2
votes

I am setting up client authentication on my API management component. I want clients to authenticate to my API management before they can access any APIs (so API management is server and API users are clients, NOT client authentication for backend services)

According to Microsoft, I can do this (https://docs.microsoft.com/en-us/azure/api-management/api-management-howto-mutual-certificates-for-clients). However, when I try to verify the thumbprint of my certificate against all trusted certificates I uploaded, it fails because of an invalid client certificate. I used the same policy code as Microsoft provides:

<choose>
    <when condition="@(context.Request.Certificate == null || !context.Deployment.Certificates.Any(c => c.Value.Thumbprint == context.Request.Certificate.Thumbprint))" >
        <return-response>
            <set-status code="403" reason="Invalid client certificate" />
        </return-response>
    </when>
</choose>

Now when I use a hard coded thumbprint to check, it succeeds:

<choose>
    <when condition="@(context.Request.Certificate == null || context.Request.Certificate.Thumbprint != "desired-thumbprint")" >
        <return-response>
            <set-status code="403" reason="Invalid client certificate" />
        </return-response>
    </when>
</choose>

I upload my client certificate to CA certificates. I cannot upload it in client certificates on API management because I do not have the private key.
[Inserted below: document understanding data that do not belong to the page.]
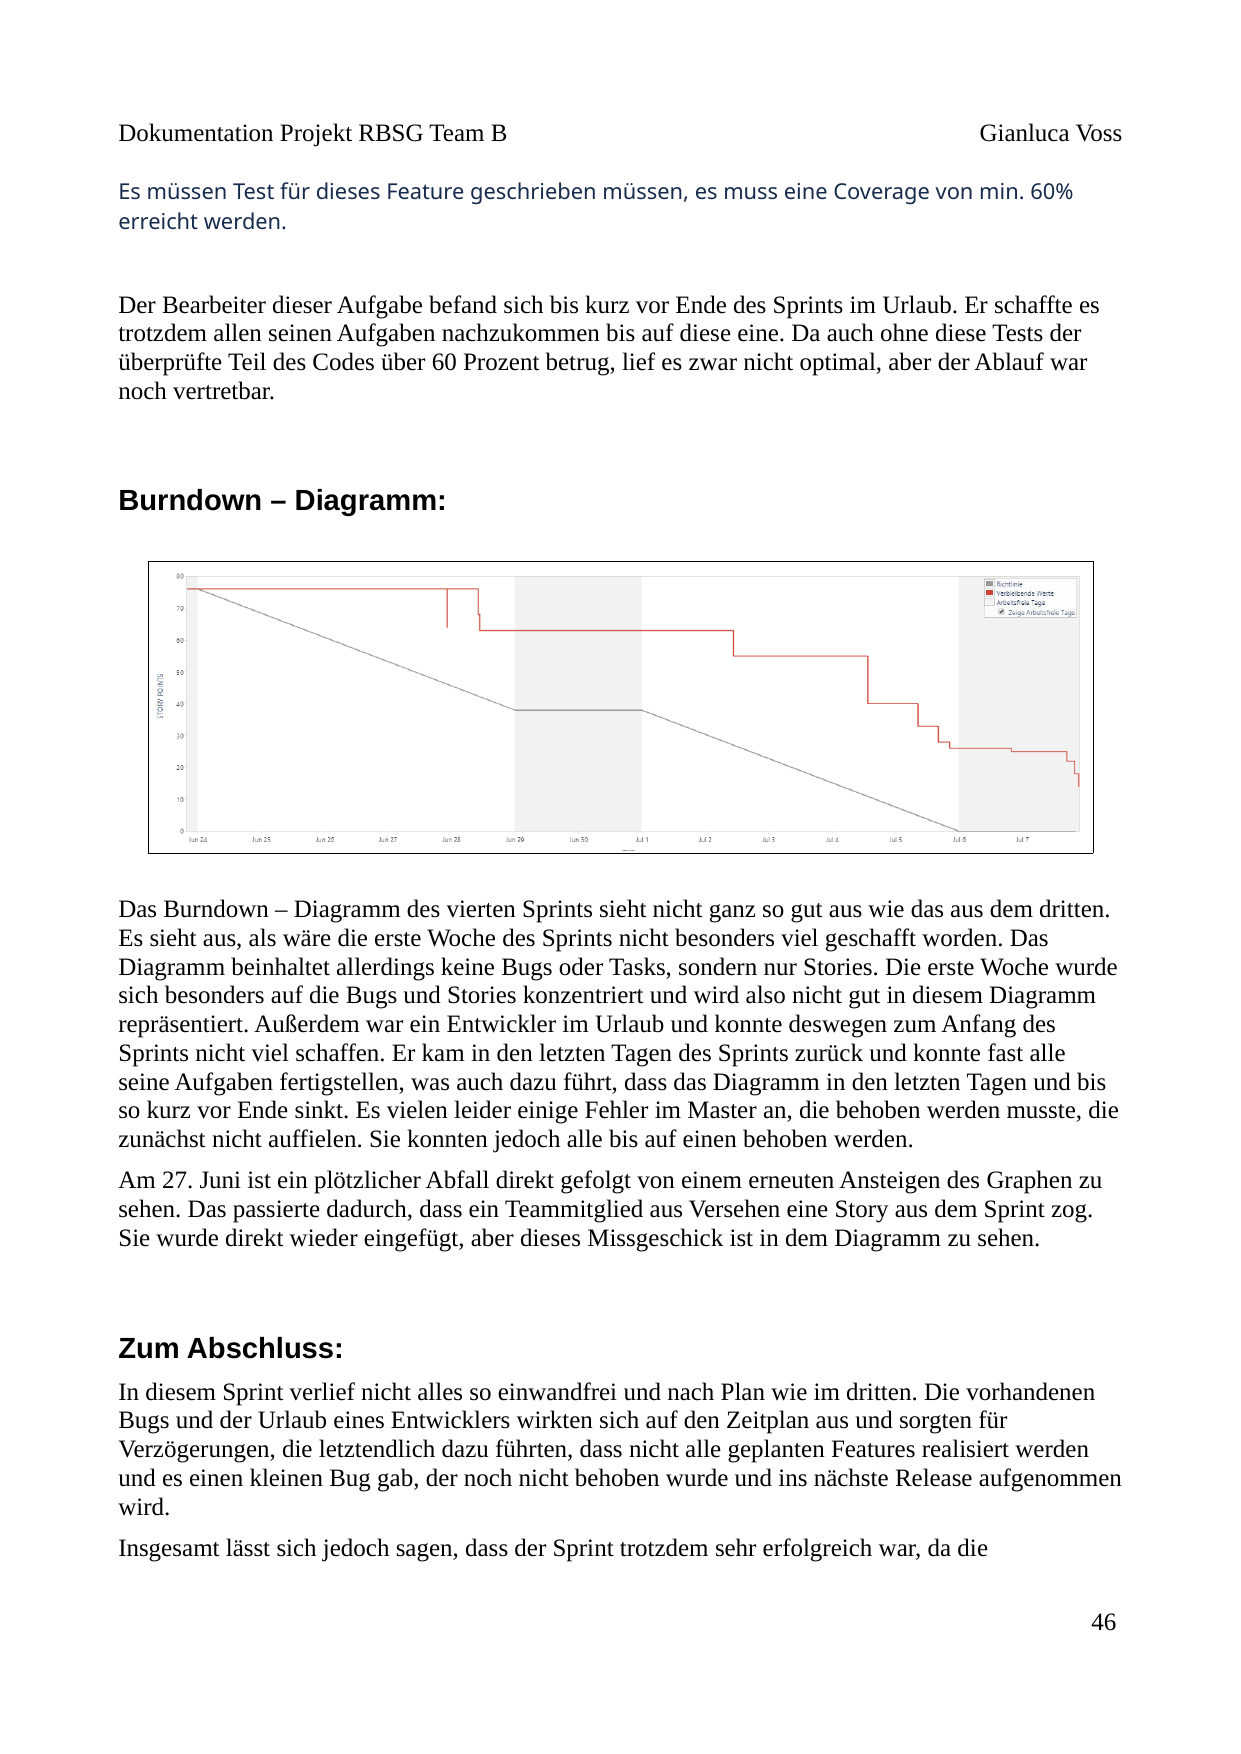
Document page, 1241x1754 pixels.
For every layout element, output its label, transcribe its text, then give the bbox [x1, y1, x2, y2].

text Am 27. Juni ist ein plötzlicher Abfall direkt gefolgt von einem erneuten Ansteigen des Graphen zu sehen. Das passierte dadurch, dass ein Teammitglied aus Versehen eine Story aus dem Sprint zog. Sie wurde direkt wieder eingefügt, aber dieses Missgeschick ist in dem Diagramm zu sehen. [118, 1166, 1122, 1252]
subtitle Zum Abschluss: [118, 1331, 1122, 1364]
text Das Burndown – Diagramm des vierten Sprints sieht nicht ganz so gut aus wie das aus dem dritten. Es sieht aus, als wäre die erste Woche des Sprints nicht besonders viel geschafft worden. Das Diagramm beinhaltet allerdings keine Bugs oder Tasks, sondern nur Stories. Die erste Woche wurde sich besonders auf die Bugs und Stories konzentriert und wird also nicht gut in diesem Diagramm repräsentiert. Außerdem war ein Entwickler im Urlaub und konnte deswegen zum Anfang des Sprints nicht viel schaffen. Er kam in den letzten Tagen des Sprints zurück und konnte fast alle seine Aufgaben fertigstellen, was auch dazu führt, dass das Diagramm in den letzten Tagen und bis so kurz vor Ende sinkt. Es vielen leider einige Fehler im Master an, die behoben werden musste, die zunächst nicht auffielen. Sie konnten jedoch alle bis auf einen behoben werden. [118, 894, 1122, 1153]
text Es müssen Test für dieses Feature geschrieben müssen, es muss eine Coverage von min. 60% erreicht werden. [118, 176, 1122, 236]
text Der Bearbeiter dieser Aufgabe befand sich bis kurz vor Ende des Sprints im Urlaub. Er schaffte es trotzdem allen seinen Aufgaben nachzukommen bis auf diese eine. Da auch ohne diese Tests der überprüfte Teil des Codes über 60 Prozent betrug, lief es zwar nicht optimal, aber der Ablauf war noch vertretbar. [118, 290, 1122, 405]
picture [150, 564, 1090, 851]
subtitle Burndown – Diagramm: [118, 483, 1122, 517]
text Insgesamt lässt sich jedoch sagen, dass der Sprint trotzdem sehr erfolgreich war, da die [118, 1533, 1122, 1562]
text In diesem Sprint verlief nicht alles so einwandfrei und nach Plan wie im dritten. Die vorhandenen Bugs und der Urlaub eines Entwicklers wirkten sich auf den Zeitplan aus und sorgten für Verzögerungen, die letztendlich dazu führten, dass nicht alle geplanten Features realisiert werden und es einen kleinen Bug gab, der noch nicht behoben wurde und ins nächste Release aufgenommen wird. [118, 1377, 1122, 1520]
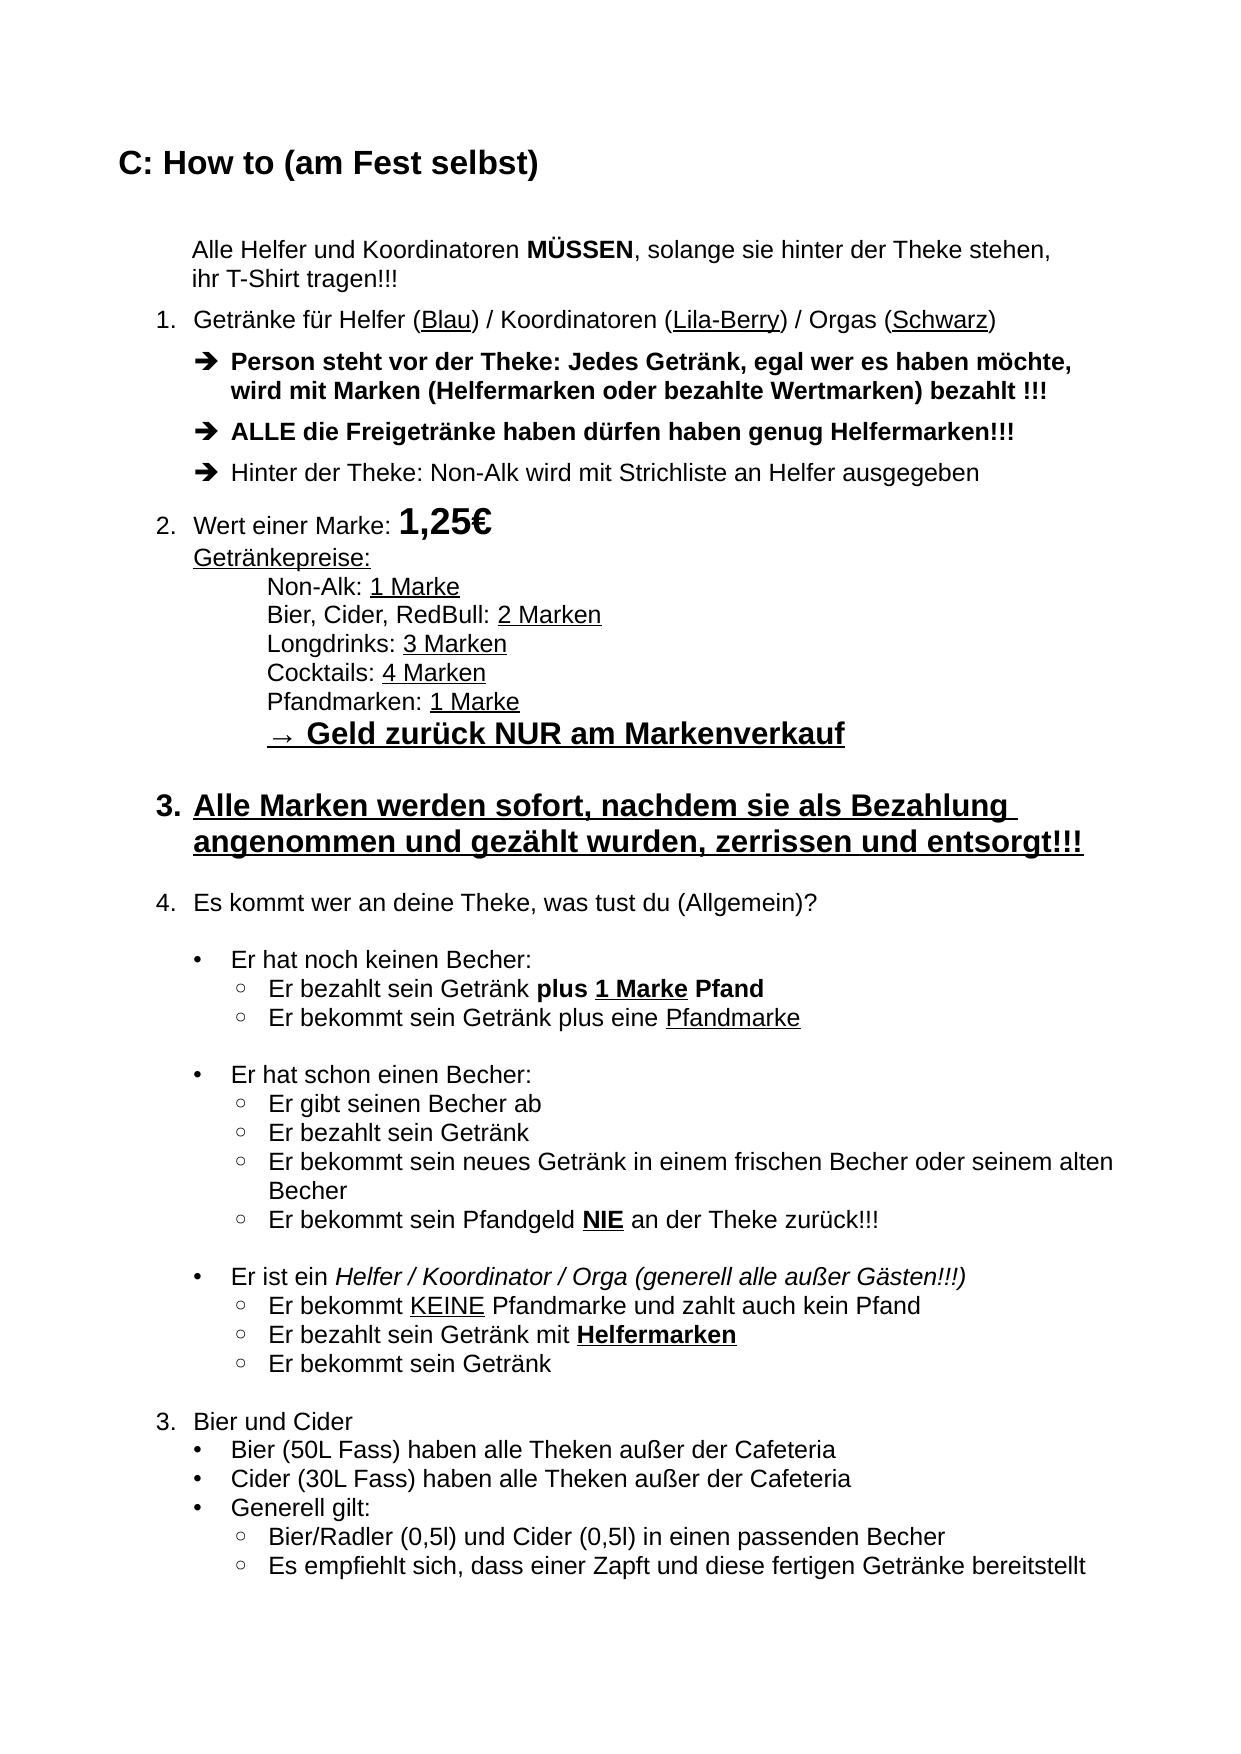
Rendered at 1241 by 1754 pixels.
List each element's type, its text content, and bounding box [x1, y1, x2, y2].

list Hinter der Theke: Non-Alk wird mit Strichliste an Helfer ausgegeben [193, 458, 1122, 487]
list Er bekommt KEINE Pfandmarke und zahlt auch kein Pfand [231, 1291, 1122, 1320]
list Er bekommt sein Getränk plus eine Pfandmarke [231, 1003, 1122, 1032]
list Er gibt seinen Becher ab [231, 1089, 1122, 1118]
list Bier, Cider, RedBull: 2 Marken [156, 600, 1122, 629]
list Er ist ein Helfer / Koordinator / Orga (generell alle außer Gästen!!!) [193, 1262, 1122, 1291]
list Alle Marken werden sofort, nachdem sie als Bezahlung angenommen und gezählt wurden, zerrissen und entsorgt!!! [156, 787, 1122, 859]
list Bier und Cider [156, 1406, 1122, 1435]
list Bier/Radler (0,5l) und Cider (0,5l) in einen passenden Becher [231, 1522, 1122, 1551]
list Wert einer Marke: 1,25€ [156, 499, 1122, 543]
list Person steht vor der Theke: Jedes Getränk, egal wer es haben möchte, wird mit Marken (Helfermarken oder bezahlte Wertmarken) bezahlt !!! [193, 347, 1122, 404]
list Er bekommt sein neues Getränk in einem frischen Becher oder seinem alten Becher [231, 1147, 1122, 1205]
list Generell gilt: [193, 1493, 1122, 1522]
list Bier (50L Fass) haben alle Theken außer der Cafeteria [193, 1435, 1122, 1464]
list Er hat schon einen Becher: [193, 1061, 1122, 1089]
list Er hat noch keinen Becher: [193, 945, 1122, 974]
list Non-Alk: 1 Marke [156, 571, 1122, 600]
list Getränkepreise: [156, 543, 1122, 571]
list Pfandmarken: 1 Marke [156, 686, 1122, 715]
list Er bezahlt sein Getränk [231, 1118, 1122, 1147]
list → Geld zurück NUR am Markenverkauf [156, 715, 1122, 751]
subtitle C: How to (am Fest selbst) [118, 143, 1122, 182]
list Er bekommt sein Getränk [231, 1349, 1122, 1378]
list Cider (30L Fass) haben alle Theken außer der Cafeteria [193, 1464, 1122, 1493]
list Er bekommt sein Pfandgeld NIE an der Theke zurück!!! [231, 1205, 1122, 1233]
list Es empfiehlt sich, dass einer Zapft und diese fertigen Getränke bereitstellt [231, 1551, 1122, 1579]
list Er bezahlt sein Getränk mit Helfermarken [231, 1320, 1122, 1349]
text Alle Helfer und Koordinatoren MÜSSEN, solange sie hinter der Theke stehen, ihr T-Shirt tragen!!! [118, 236, 1122, 293]
list ALLE die Freigetränke haben dürfen haben genug Helfermarken!!! [193, 417, 1122, 446]
list Getränke für Helfer (Blau) / Koordinatoren (Lila-Berry) / Orgas (Schwarz) [156, 306, 1122, 334]
list Longdrinks: 3 Marken [156, 629, 1122, 658]
list Er bezahlt sein Getränk plus 1 Marke Pfand [231, 974, 1122, 1003]
list Cocktails: 4 Marken [156, 658, 1122, 686]
list Es kommt wer an deine Theke, was tust du (Allgemein)? [156, 888, 1122, 916]
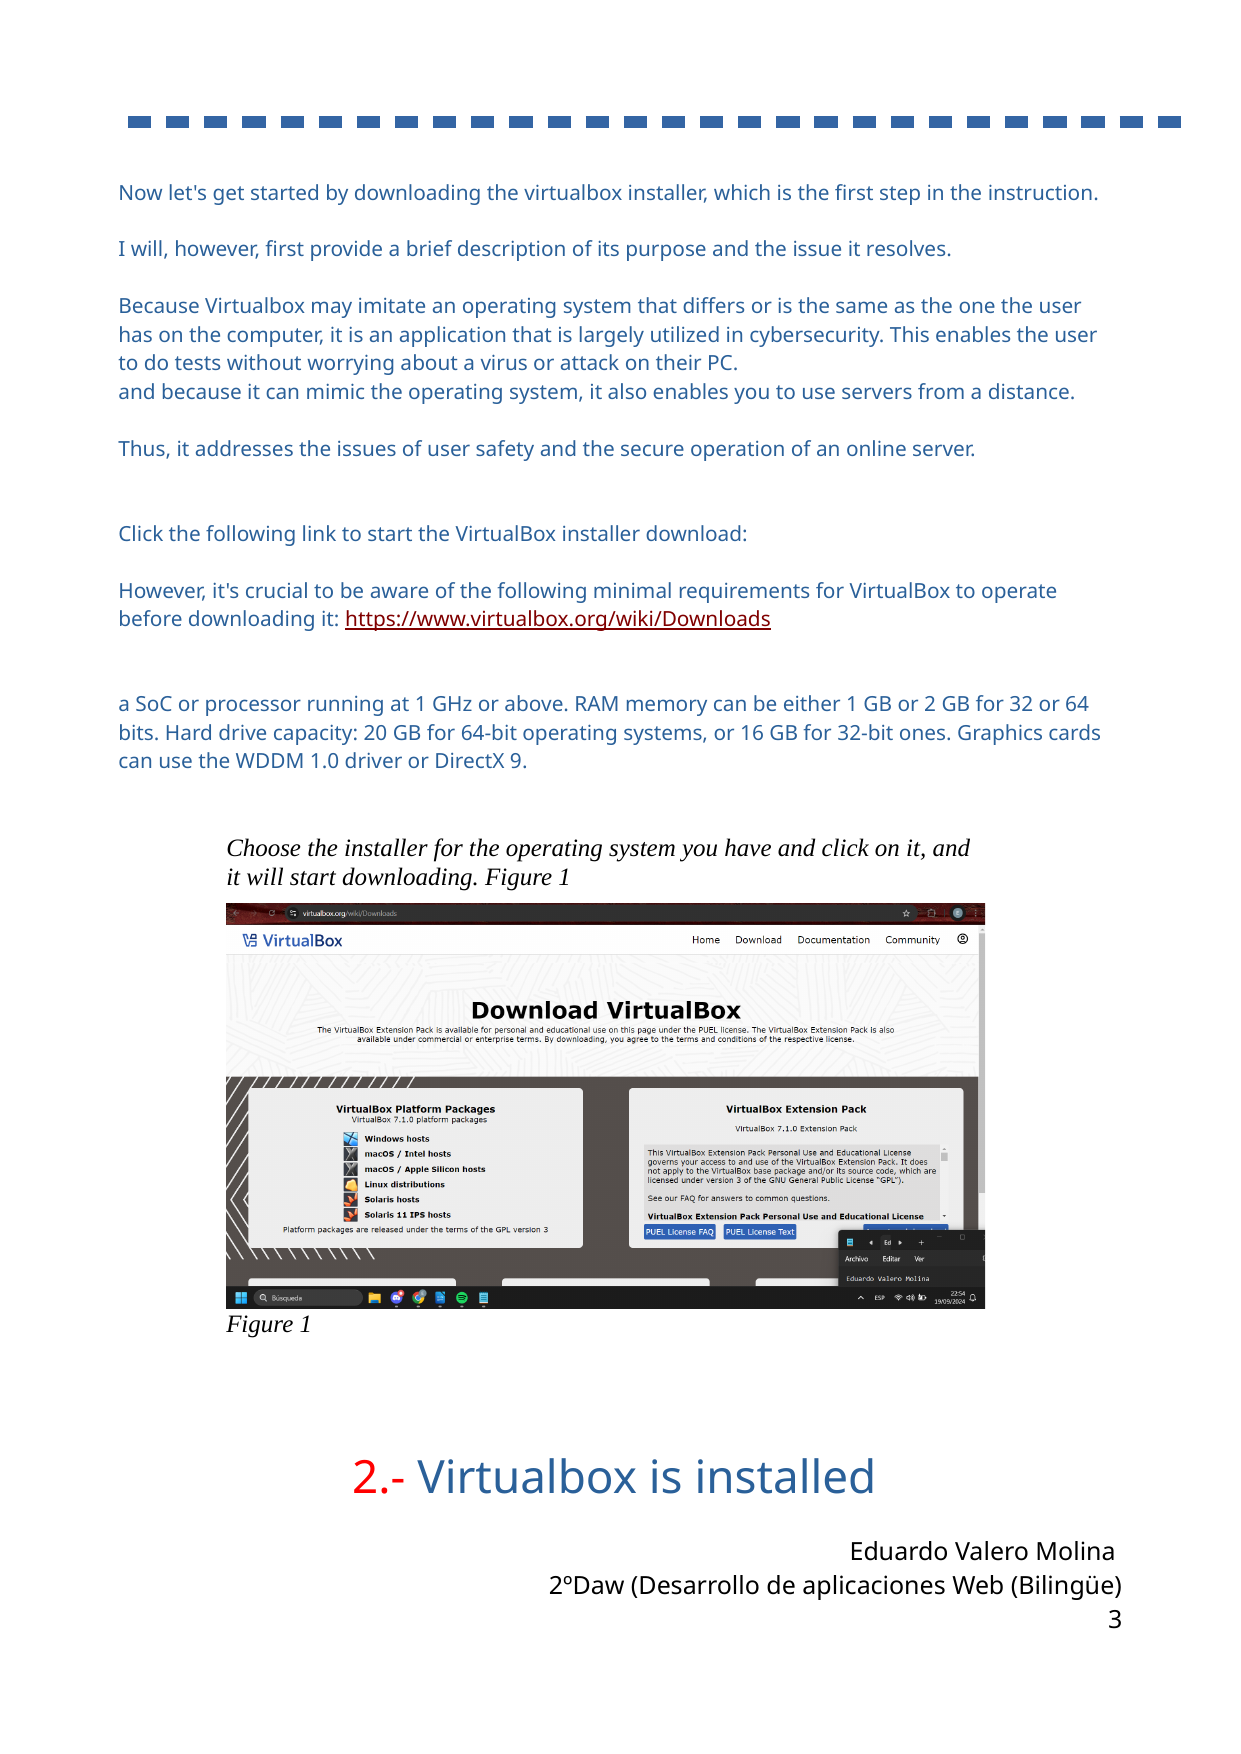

Only clients will have them and they will only send their public certificate so I can upload it into my API management instance when I trust them.

I think the policy to check all certificates might be wrong and it might be checking only the certificates from my client certificates. Is this correct? And if so, is it possible to check against all ca certificates I uploaded to API management?

1
Did you find the answer? I am doing same thing. But context.Request.Certificate is always null for me. I am using self signed certificate, I have uploaded to CA and Client Certificates.Sappidireddy
@Sappidireddy I had to manually check on thumbprint and issuer in APIM policies. I could not successfully use Microsofts built-in client certificates because you need the private key that you do not have. Context.Request.Certificate is the certificate that is sent in the request from the client's side. If that is null, I presume something is wrong with the request and the certificate is not sent along with the request.Lennart
Thank you!, I have posted my question in another thread. I am not getting any certificate in the request at all. I am not sure what I am doing wrong here stackoverflow.com/questions/57498215/…Sappidireddy

1 Answers

2
votes

This only works if you upload it to client certificates. context.Deployment.Certificates is client certificates collection. I know that may seem counter-intuitive, and it is because context.Deployment.Certificates was not meant to be used exactly like that. It holds certificates APIM uses to authenticate itself to backend, thus need to provide private key.

If you do not have access to private keys of your client certificates and all of them are issued by a few CA/Root certificates, consider uploading CA/root certificates and use context.Request.Certificate.Verify to validate the chain.